▸ **What is needed**
Look through the material below. Copy every line with the string "contrast" in it.

▸ **Source data**
>>
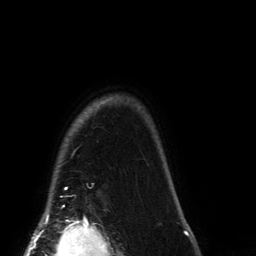
Breast MRI (dynamic contrast-enhanced), one axial slice. Position 123 of 134 along the scan axis. Cropped to one breast. Dynamic contrast-enhanced series, time point 2 of 6 at this slice position (early post-contrast). 3 T. TE 2.7 ms, TR 6.5 ms. 256 × 256 image matrix, field of view 200 × 200 mm. Female patient.
Outlined on this slice (semi-automatically segmented with operator editing):
- enhancing-tissue mask used for the functional tumour volume (all voxels passing the contrast-enhancement thresholds inside the analysis volume; usually the tumour): box from (x=63, y=99) to (x=109, y=207) px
<<
▸ **Result of this task**
Breast MRI (dynamic contrast-enhanced), one axial slice. Position 123 of 134 along the scan axis. Cropped to one breast. Dynamic contrast-enhanced series, time point 2 of 6 at this slice position (early post-contrast). 3 T. TE 2.7 ms, TR 6.5 ms. 256 × 256 image matrix, field of view 200 × 200 mm. Female patient.
- enhancing-tissue mask used for the functional tumour volume (all voxels passing the contrast-enhancement thresholds inside the analysis volume; usually the tumour): box from (x=63, y=99) to (x=109, y=207) px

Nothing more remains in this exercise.